Reproduce verbatim the lines running from the one that contains "Which series has" through the end of the lines, both ends included. Leave the pictures out of your answer.

Short-answer chart tasks:
========================

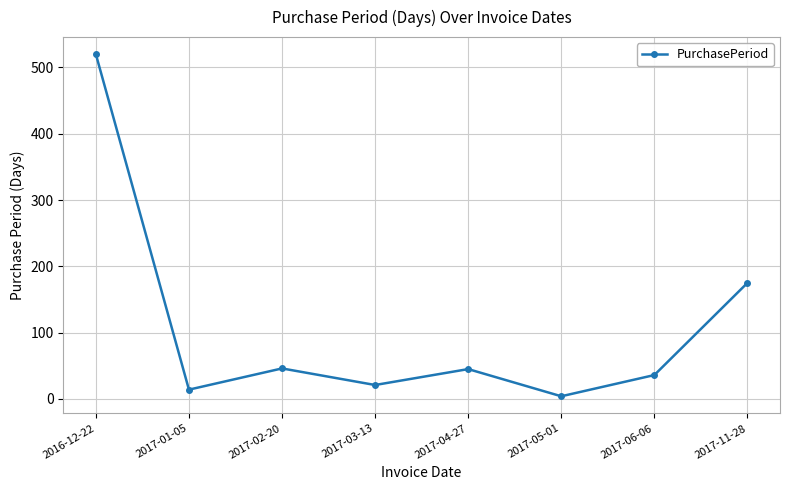

What is the difference between the values at 2017-02-20 and 2017-03-13?

25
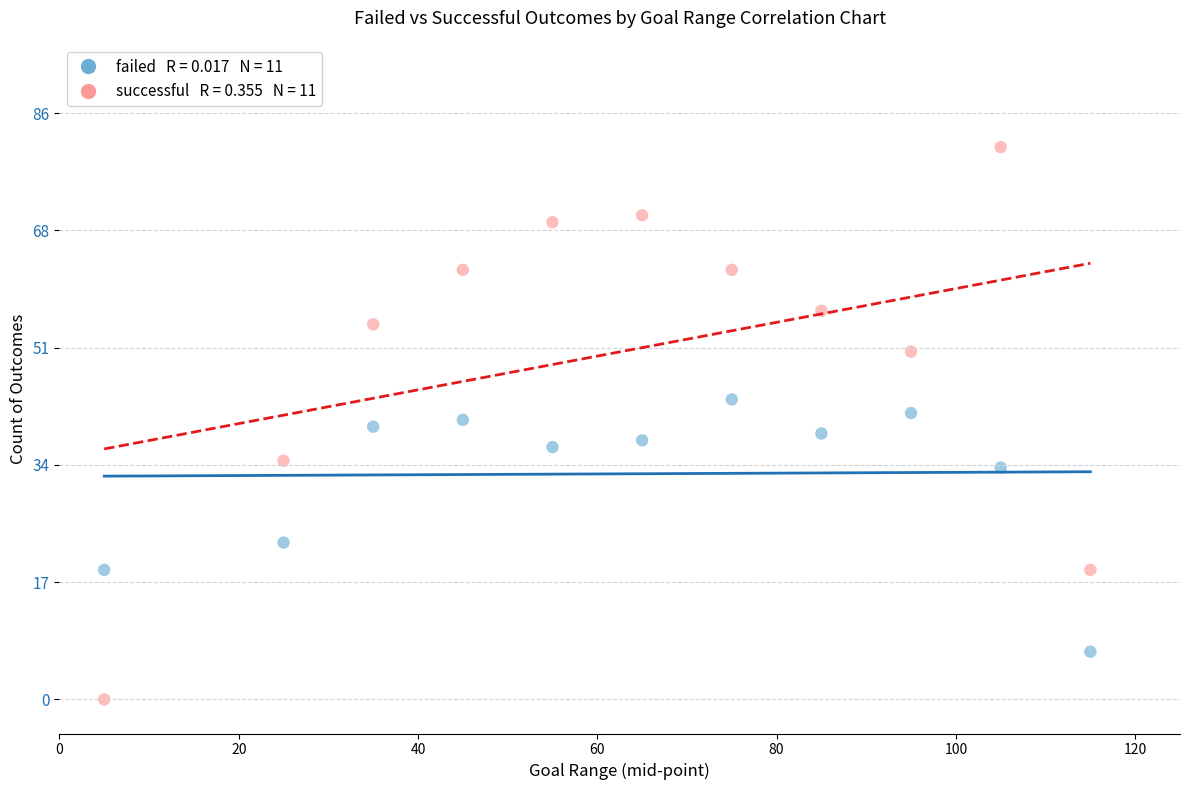

Across all data points, what is the range of Y values (max minus min)?

81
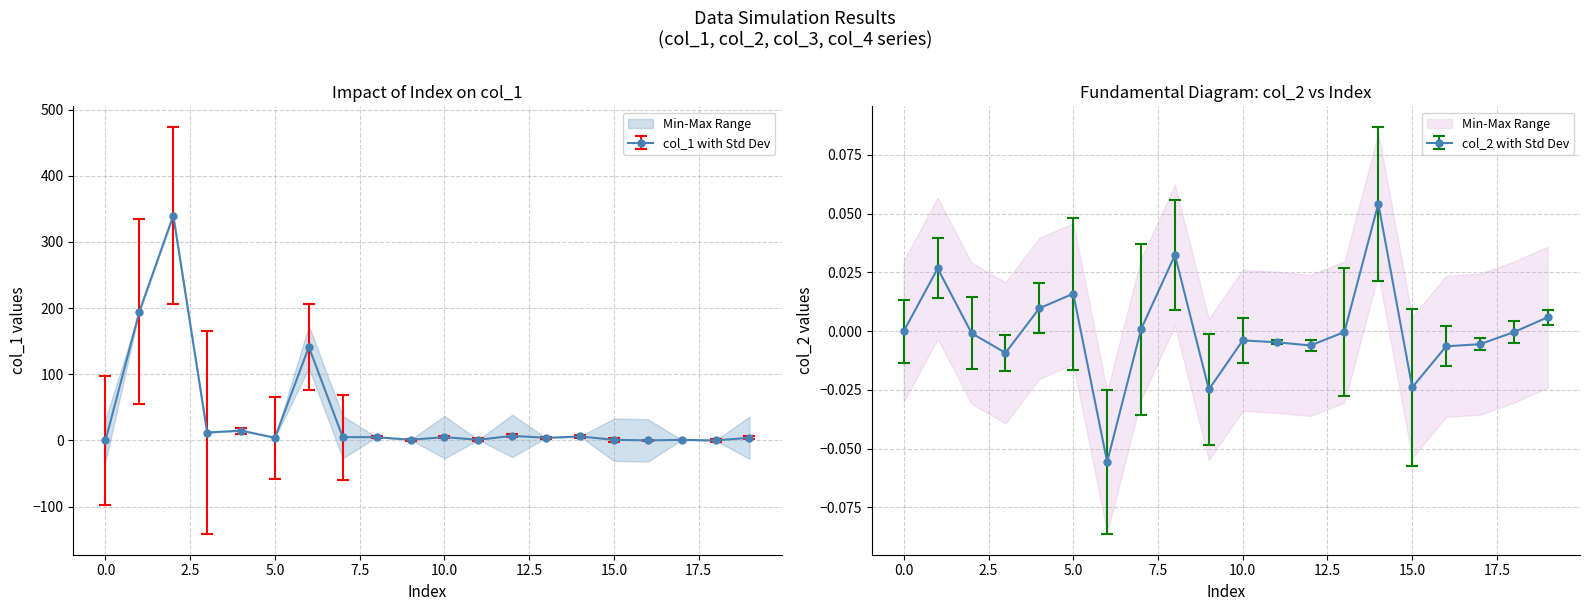

Is it true that col_1 equals 0.4 at 17?

False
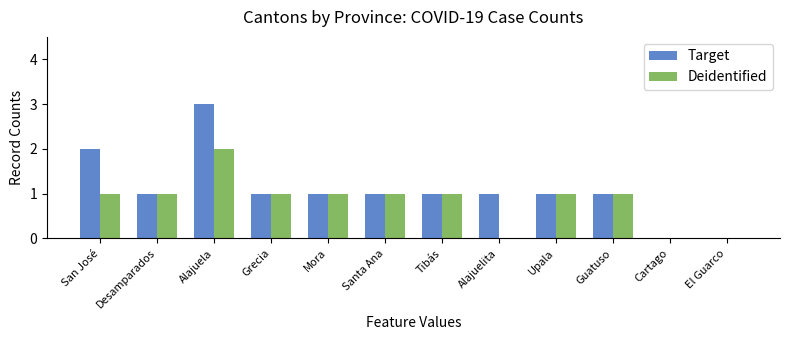

Which series has the largest range (max minus min)?

Target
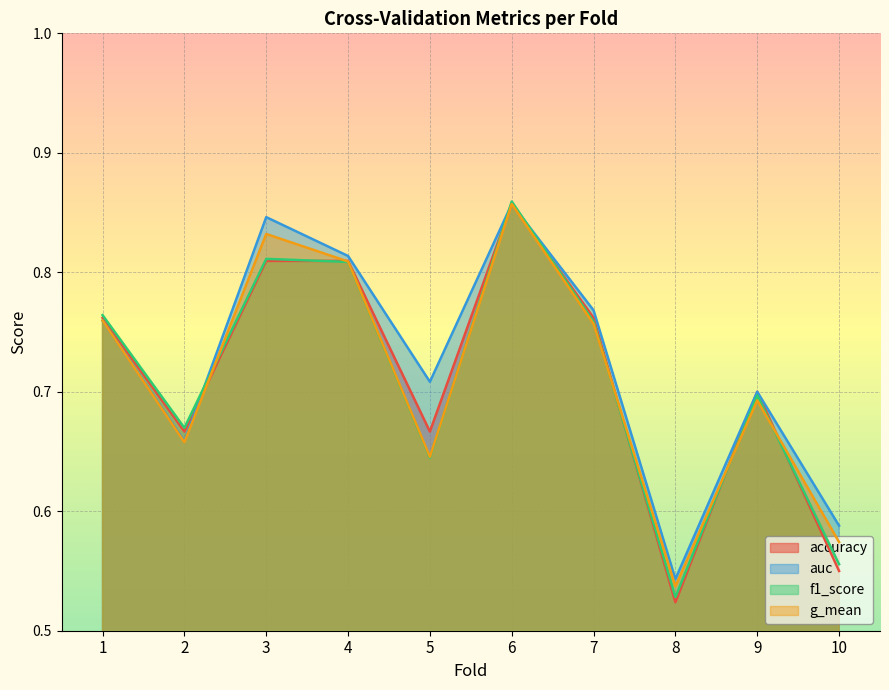

At 4, list the series in order from largest to smallest.

auc, accuracy, g_mean, f1_score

========================

_Solution to this problem_
Which series has the largest range (max minus min)?

Target

At 4, list the series in order from largest to smallest.

auc, accuracy, g_mean, f1_score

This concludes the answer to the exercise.